Officials say McCook Lake would’ve taken in water with or without the levy.

“We saw, obviously, devastation at McCook Lake,” Gov. Kristi Noem said. “There would’ve been water and flooding at McCook Lake anyways. If we hadn’t built the levy there still would’ve been flooding there. They had taken some mitigation efforts in the past to prepare for flooding but I don’t believe anybody could’ve ever prepared for the amount of water that came down in that 24 hour period.”

Julie Burhoop with the McCook Lake Association doesn’t entirely disagree.

“It was coming in from both sides,” Burhoop said. “In my opinion, that probably made the flooding at McCook Lake worse because it did flow in faster, there was more water but in my heart I really believe that water would’ve come up at McCook Lake anyway. It was way faster and more furious than any one single lot or drainage ditch or spillway could’ve handled, regardless if water was diverted at exit 4 or not.”
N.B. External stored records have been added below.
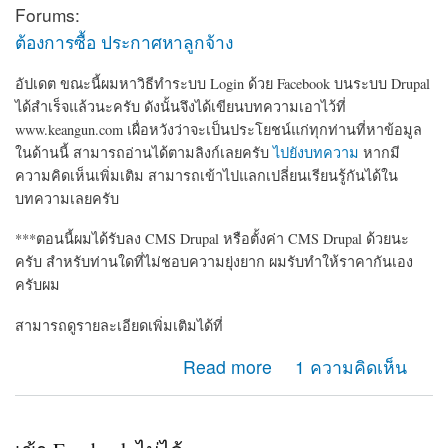
Forums:
ต้องการซื้อ ประกาศหาลูกจ้าง
อัปเดต ขณะนี้ผมหาวิธีทำระบบ Login ด้วย Facebook บนระบบ Drupal
ได้สำเร็จแล้วนะครับ ดังนั้นจึงได้เขียนบทความเอาไว้ที่
www.keangun.com เผื่อหวังว่าจะเป็นประโยชน์แก่ทุกท่านที่หาข้อมูล
ในด้านนี้ สามารถอ่านได้ตามลิงก์เลยครับ
ไปยังบทความ
หากมี
ความคิดเห็นเพิ่มเติม สามารถเข้าไปแลกเปลี่ยนเรียนรู้กันได้ใน
บทความเลยครับ
***ตอนนี้ผมได้รับลง CMS Drupal หรือตั้งค่า CMS Drupal ด้วยนะ
ครับ สำหรับท่านใดที่ไม่ชอบความยุ่งยาก ผมรับทำให้ราคากันเอง
ครับผม
สามารถดูรายละเอียดเพิ่มเติมได้ที่
about ต้องการหาคนช่วยทำระบบล็อกอินด้วย Facebook ให้
Read more
1 ความคิดเห็น
ครับ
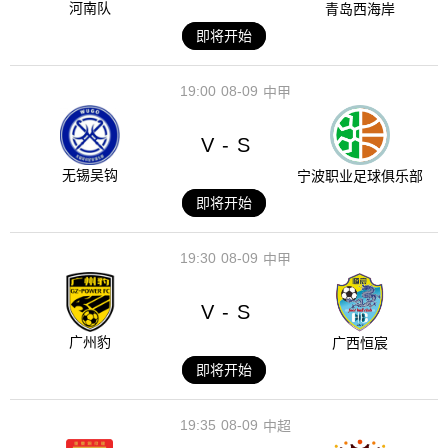
河南队
青岛西海岸
即将开始
19:00
08-09
中甲
V
S
-
无锡吴钩
宁波职业足球俱乐部
即将开始
19:30
08-09
中甲
V
S
-
广州豹
广西恒宸
即将开始
19:35
08-09
中超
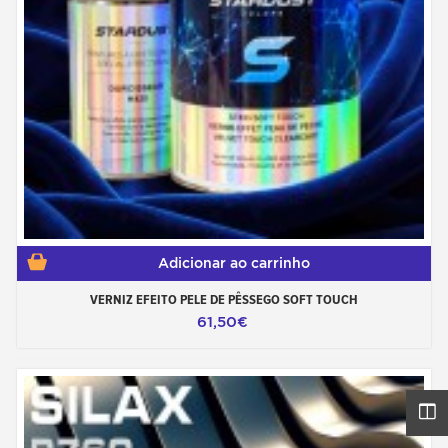
Adicionar ao carrinho
VERNIZ EFEITO PELE DE PÊSSEGO SOFT TOUCH
61,50€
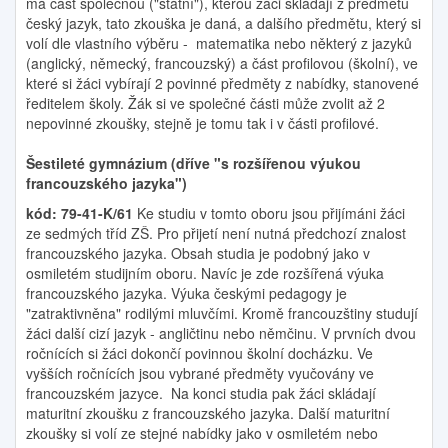
má část společnou ("státní"), kterou žáci skládají z předmětu
český jazyk, tato zkouška je daná, a dalšího předmětu, který si
volí dle vlastního výběru - matematika nebo některý z jazyků
(anglický, německý, francouzský) a část profilovou (školní), ve
které si žáci vybírají 2 povinné předměty z nabídky, stanovené
ředitelem školy. Žák si ve společné části může zvolit až 2
nepovinné zkoušky, stejně je tomu tak i v části profilové.
Šestileté gymnázium (dříve "s rozšířenou výukou
francouzského jazyka")
kód: 79-41-K/61
Ke studiu v tomto oboru jsou přijímáni žáci
ze sedmých tříd ZŠ. Pro přijetí není nutná předchozí znalost
francouzského jazyka. Obsah studia je podobný jako v
osmiletém studijním oboru. Navíc je zde rozšířená výuka
francouzského jazyka. Výuka českými pedagogy je
"zatraktivněna" rodilými mluvčími. Kromě francouzštiny studují
žáci další cizí jazyk - angličtinu nebo němčinu. V prvních dvou
ročnících si žáci dokončí povinnou školní docházku. Ve
vyšších ročnících jsou vybrané předměty vyučovány ve
francouzském jazyce. Na konci studia pak žáci skládají
maturitní zkoušku z francouzského jazyka. Další maturitní
zkoušky si volí ze stejné nabídky jako v osmiletém nebo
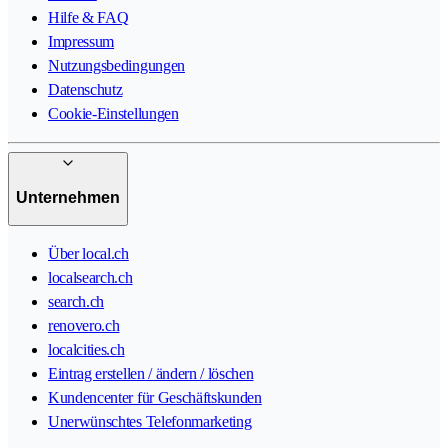
Hilfe & FAQ
Impressum
Nutzungsbedingungen
Datenschutz
Cookie-Einstellungen
Unternehmen
Über local.ch
localsearch.ch
search.ch
renovero.ch
localcities.ch
Eintrag erstellen / ändern / löschen
Kundencenter für Geschäftskunden
Unerwünschtes Telefonmarketing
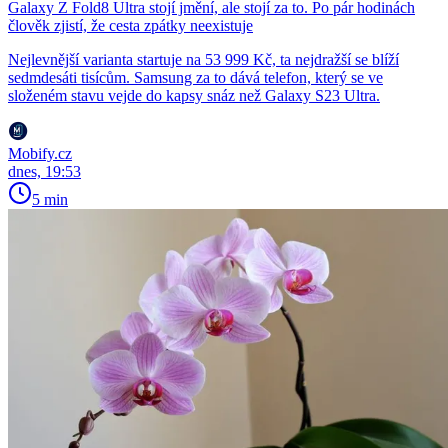
Galaxy Z Fold8 Ultra stojí jmění, ale stojí za to. Po pár hodinách
člověk zjistí, že cesta zpátky neexistuje
Nejlevnější varianta startuje na 53 999 Kč, ta nejdražší se blíží
sedmdesáti tisícům. Samsung za to dává telefon, který se ve
složeném stavu vejde do kapsy snáz než Galaxy S23 Ultra.
Mobify.cz
dnes, 19:53
5 min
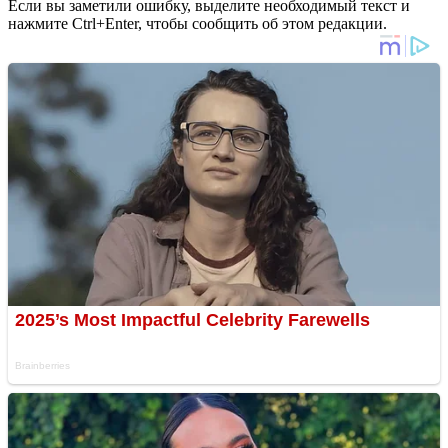
Если вы заметили ошибку, выделите необходимый текст и
нажмите Ctrl+Enter, чтобы сообщить об этом редакции.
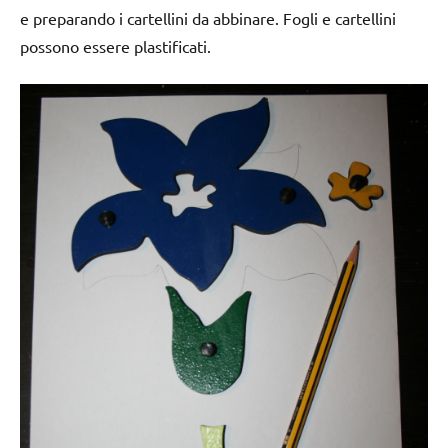
e preparando i cartellini da abbinare. Fogli e cartellini
possono essere plastificati.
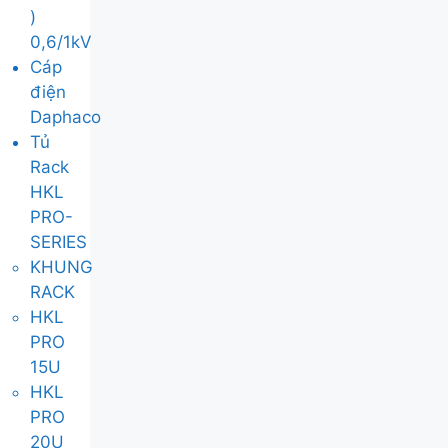
)
0,6/1kV
Cáp
điện
Daphaco
Tủ
Rack
HKL
PRO-
SERIES
KHUNG
RACK
HKL
PRO
15U
HKL
PRO
20U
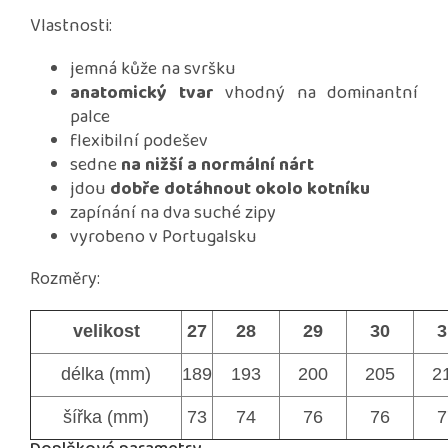
Vlastnosti:
jemná kůže na svršku
anatomický tvar
vhodný na dominantní
palce
flexibilní podešev
sedne
na nižší a normální nárt
jdou
dobře dotáhnout okolo kotníku
zapínání na dva suché zipy
vyrobeno v Portugalsku
Rozměry:
velikost
27
28
29
30
3
délka (mm)
189
193
200
205
2
šířka (mm)
73
74
76
76
7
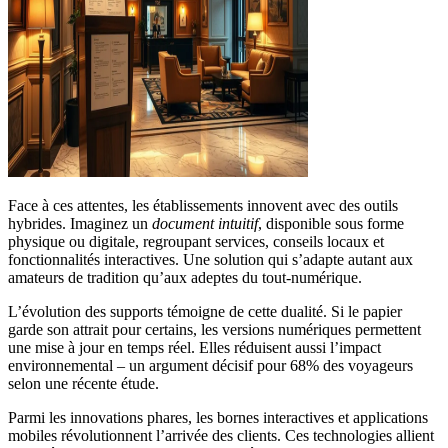
Face à ces attentes, les établissements innovent avec des outils
hybrides. Imaginez un
document intuitif
, disponible sous forme
physique ou digitale, regroupant services, conseils locaux et
fonctionnalités interactives. Une solution qui s’adapte autant aux
amateurs de tradition qu’aux adeptes du tout-numérique.
L’évolution des supports témoigne de cette dualité. Si le papier
garde son attrait pour certains, les versions numériques permettent
une mise à jour en temps réel. Elles réduisent aussi l’impact
environnemental – un argument décisif pour 68% des voyageurs
selon une récente étude.
Parmi les innovations phares, les bornes interactives et applications
mobiles révolutionnent l’arrivée des clients. Ces technologies allient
Some officials do recognize the plan had some failures, though.

“What the plan was out here is earlier, a couple years ago, they took some homes out in hopes that if this ever occurred, the water would follow that path,” Jason Westcott, Union County Emergency Manager, said. “When it started, it actually did do what it’s supposed to, it was following that path. But the deluge of water and the amount of water that came at us, it wouldn’t have mattered what you would’ve done. We couldn’t stop it.”

Lauren Soulek: Do you think, going forward, it might be something that you guys maybe re-look at because of the damage at McCook Lake?

Nilges: It’s possible, but we don’t know. Right now the effort is, we have to keep people safe, we have to keep people alive, we have to rebuild the critical infrastructure so people can have water and sewer and power. I’m sure some of those conversations, they could come up in the future.